Is the Lateral Transpsoas Approach to the Lumbar Spine Safe at L4–L5?
Popularity of the lateral transpsoas approach (or lateral lumbar interbody fusion, LLIF, or extreme lateral interbody fusion, XLIF) for interbody fusion in the lumbar spine continues to grow. As it is performed today, the technique was originally described by Ozgur et al1 as a minimally invasive modification of the anterior retroperitoneal approach. The advantages of the lateral approach generally extolled in the literature include a minimally invasive incision, access to the anterior disk space without the need for an approach surgeon, and a theoretical decrease in complications associated with open anterior abdominal surgery.1 However, there are known limitations to the lateral approach, particularly the inaccessibility of the L5–S1 interspace, the frequency of postoperative psoas weakness and thigh numbness, and controversy with regard to the potential risks of serious neurological and vascular injury with accessing the L4–L5 disk space.2,3
It is generally considered common knowledge that moving in the caudal direction down the lumbar spine, the lumbar plexus migrates from a dorsal to ventral location on the lateral aspect of the disk. Thus, when accessing the disk space from a lateral approach, the plexus is at highest risk of injury at the L4–L5 level. Several studies have attempted to quantify a safe working space lateral to the L4–L5 disk: Uribe et al4 performed a cadaveric study describing the course of the genitofemoral nerve and found that it is frequently located along the anterior medial fourth of the L4 and L5 vertebral bodies, which the authors state puts it at risk of direct injury during the lateral approach. In an anatomical study based on magnetic resonance imaging (MRI), Guerin et al5 found that the window for safe access at L4–L5 was only 37.8% of the lower endplate of the vertebral body sagittal diameter, which was statistically significantly smaller than at L1–L2. Banagan et al6 performed a cadaveric study in which the authors recreated a standard clinical minimally invasive transpsoas approach with guide wires placed into the disk space under fluoroscopic guidance. The authors found that at the L4–L5 disk space, there the guidewire actually caused direct nerve injury.6 In fact, the authors conclude that “there is no zone of absolute safety when using the direct lateral transpsoas approach at the L4–L5 level.”6 Anatomically, the neurological risks inherent in traversing the psoas at this level cannot be overstated.

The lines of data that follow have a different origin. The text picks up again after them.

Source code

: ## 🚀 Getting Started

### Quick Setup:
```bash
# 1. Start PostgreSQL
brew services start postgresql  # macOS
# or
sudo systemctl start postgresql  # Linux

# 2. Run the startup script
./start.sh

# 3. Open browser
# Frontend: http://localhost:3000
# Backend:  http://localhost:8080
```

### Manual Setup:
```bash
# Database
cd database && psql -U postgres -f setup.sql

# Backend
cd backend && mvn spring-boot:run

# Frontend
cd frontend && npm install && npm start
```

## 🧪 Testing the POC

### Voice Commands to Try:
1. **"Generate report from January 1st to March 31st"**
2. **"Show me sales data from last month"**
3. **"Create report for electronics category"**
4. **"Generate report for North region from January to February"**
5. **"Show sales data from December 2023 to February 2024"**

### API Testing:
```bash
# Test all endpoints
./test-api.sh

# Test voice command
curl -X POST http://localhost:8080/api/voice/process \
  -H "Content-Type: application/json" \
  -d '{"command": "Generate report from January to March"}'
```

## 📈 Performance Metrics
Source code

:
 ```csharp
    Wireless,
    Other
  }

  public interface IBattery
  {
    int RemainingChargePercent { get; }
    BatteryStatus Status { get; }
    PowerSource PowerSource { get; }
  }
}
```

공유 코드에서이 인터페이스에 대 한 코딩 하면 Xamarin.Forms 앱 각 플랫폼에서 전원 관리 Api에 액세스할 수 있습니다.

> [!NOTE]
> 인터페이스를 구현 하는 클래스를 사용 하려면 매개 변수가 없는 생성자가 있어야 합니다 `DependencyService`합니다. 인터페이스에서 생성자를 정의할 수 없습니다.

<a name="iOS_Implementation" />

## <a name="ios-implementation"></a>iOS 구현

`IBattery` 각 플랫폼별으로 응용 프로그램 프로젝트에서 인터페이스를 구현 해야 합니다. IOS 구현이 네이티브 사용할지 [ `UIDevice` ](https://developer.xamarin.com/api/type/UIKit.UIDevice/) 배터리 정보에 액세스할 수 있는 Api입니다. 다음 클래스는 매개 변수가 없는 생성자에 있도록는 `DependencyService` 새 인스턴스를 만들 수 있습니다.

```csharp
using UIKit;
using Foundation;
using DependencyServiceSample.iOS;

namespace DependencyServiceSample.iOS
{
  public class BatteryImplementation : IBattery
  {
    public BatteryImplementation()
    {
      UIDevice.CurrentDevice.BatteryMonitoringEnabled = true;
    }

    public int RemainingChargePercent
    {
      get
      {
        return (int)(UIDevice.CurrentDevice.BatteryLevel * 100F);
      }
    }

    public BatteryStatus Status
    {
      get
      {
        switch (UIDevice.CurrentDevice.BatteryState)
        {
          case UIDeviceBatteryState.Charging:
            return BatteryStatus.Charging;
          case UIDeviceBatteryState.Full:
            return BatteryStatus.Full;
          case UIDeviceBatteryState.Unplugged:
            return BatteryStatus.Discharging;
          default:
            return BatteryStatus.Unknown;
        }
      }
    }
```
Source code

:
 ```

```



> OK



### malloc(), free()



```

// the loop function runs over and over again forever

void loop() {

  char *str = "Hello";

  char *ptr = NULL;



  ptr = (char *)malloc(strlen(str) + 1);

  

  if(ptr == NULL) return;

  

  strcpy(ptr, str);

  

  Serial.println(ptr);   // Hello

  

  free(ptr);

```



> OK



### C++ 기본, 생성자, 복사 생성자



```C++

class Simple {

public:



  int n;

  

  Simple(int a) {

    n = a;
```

A retrospective cohort study published in 2012 found that injury to the femoral nerve occurred in 1.7% of 118 total patients, but the incidence was 4.8% for LLIF performed at the L4–L5 disk space; no femoral nerve injuries occurred at any of the other levels.3 The authors therefore recommend only “judicious use” of LLIF at L4–L5 because of the risk of severe nerve injury.3 Another retrospective study of 235 patients found a similar trend for lumbar plexus-related motor deficits in patients undergoing L4–L5 LLIF, though the authors were unable to show a statistically significant difference (OR=3.79; P=0.145).7 A recent systematic review of 24 studies examining postoperative thigh pain and neurological dysfunction after LLIF found that thigh pain, weakness, and paresthesias were the most commonly reported postoperative symptoms, with the rate ranging as high as 60.7%.8 The authors found that a longer operative time, and specifically including the L4–L5 disk space, were independent risk factors for the development of postoperative thigh symptoms.8 Further corroborating these results, Lykissas et al9 evaluated motor deficits after LLIF in over 900 patients; with a multivariate regression model, the authors demonstrated that LLIF involving the L4–L5 level significantly increased the risk of immediate postoperative sensory deficit (OR, 1.774; P=0.45).